What you should do.
When the line with "sefafex (441,441) =>" comes up, set it down and every later line to the end of the data, exactly and without pictures.

Stored items
--- START ---
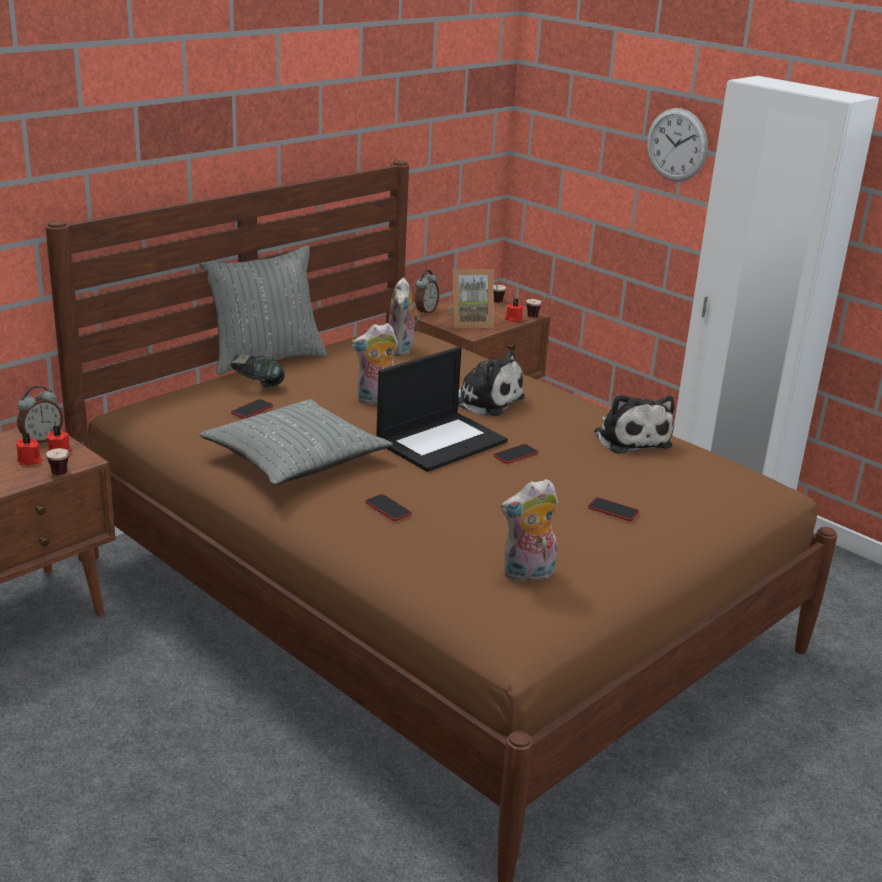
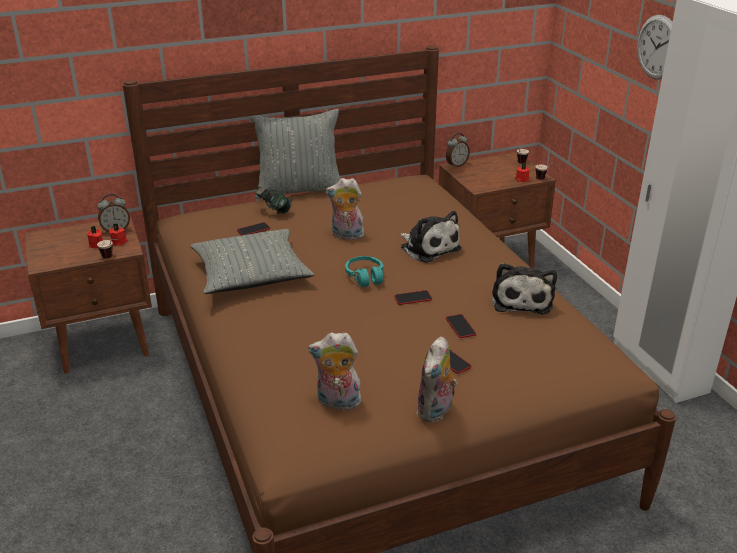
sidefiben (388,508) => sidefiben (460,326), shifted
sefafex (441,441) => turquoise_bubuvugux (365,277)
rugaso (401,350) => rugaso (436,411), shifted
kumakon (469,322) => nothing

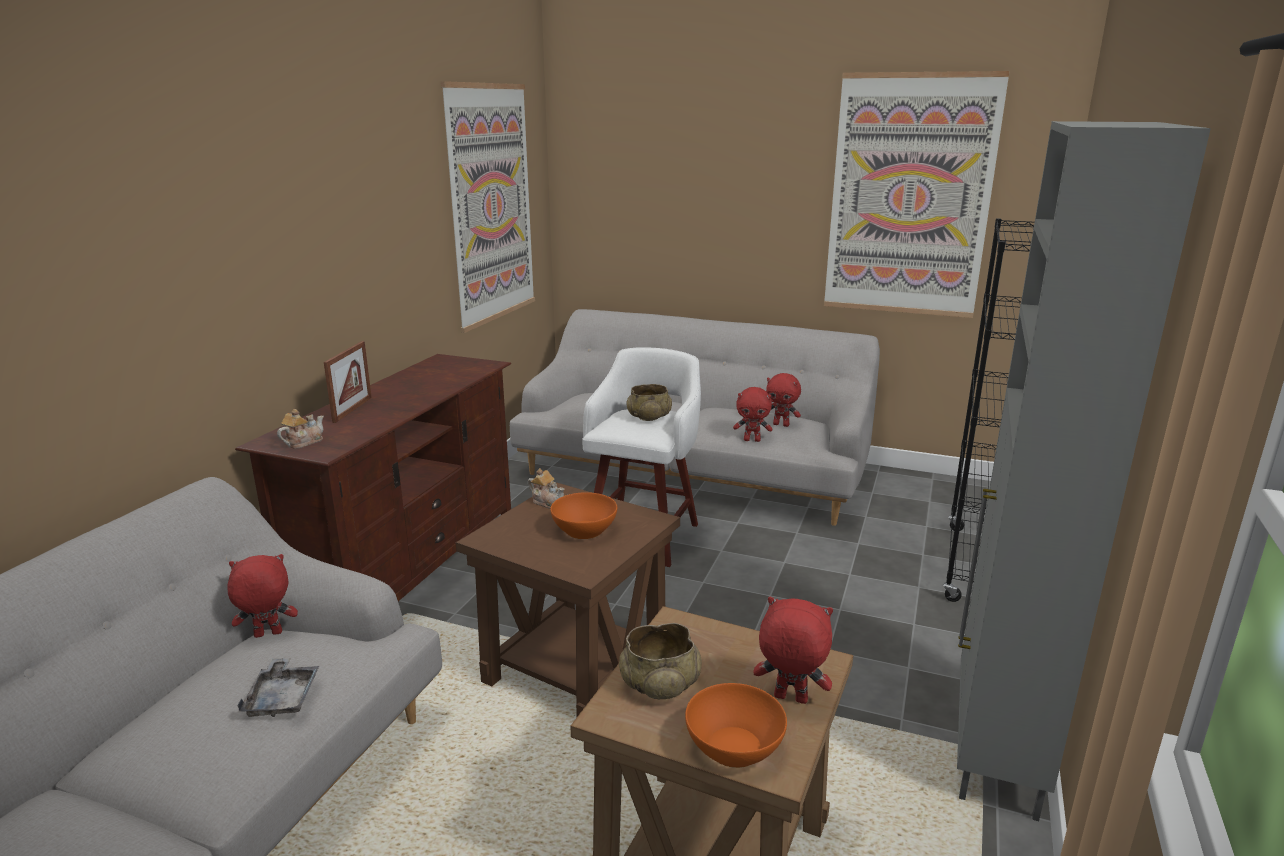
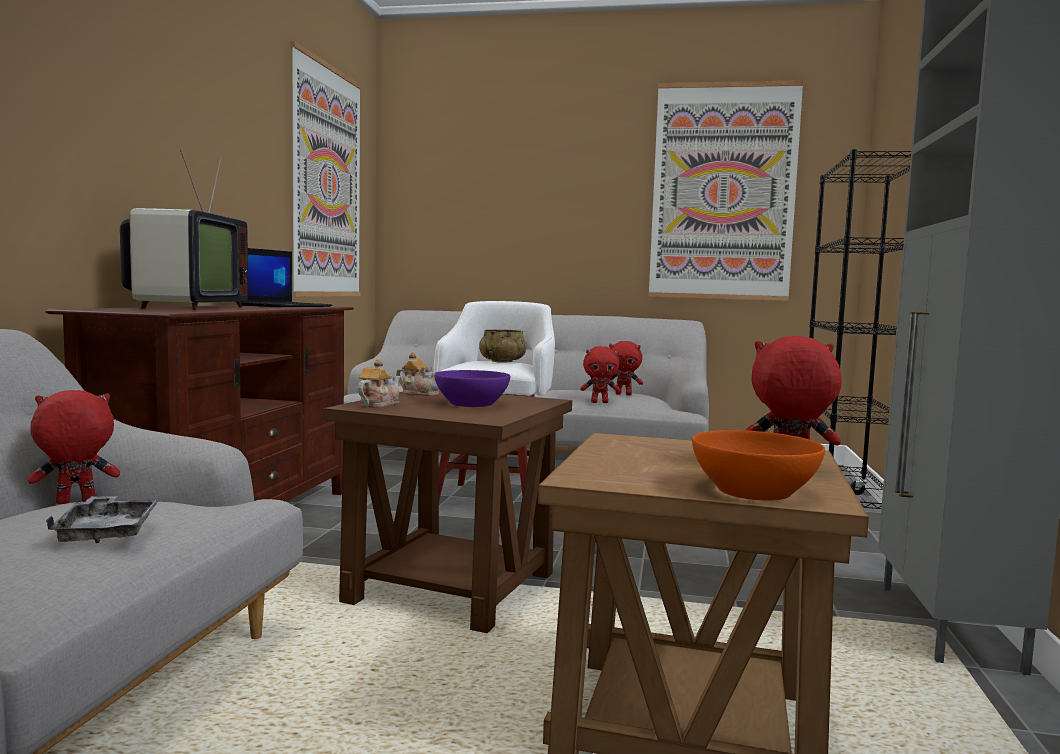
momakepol (303,442) => momakepol (378,404), shifted
kumakon (352,409) => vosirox (187,307)
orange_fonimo (585,530) => purple_fonimo (472,403)
beige_fonimo (660,685) => nothing
nothing => sefafex (286,306)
--- END ---
Written solution.
sefafex (441,441) => turquoise_bubuvugux (365,277)
rugaso (401,350) => rugaso (436,411), shifted
kumakon (469,322) => nothing

momakepol (303,442) => momakepol (378,404), shifted
kumakon (352,409) => vosirox (187,307)
orange_fonimo (585,530) => purple_fonimo (472,403)
beige_fonimo (660,685) => nothing
nothing => sefafex (286,306)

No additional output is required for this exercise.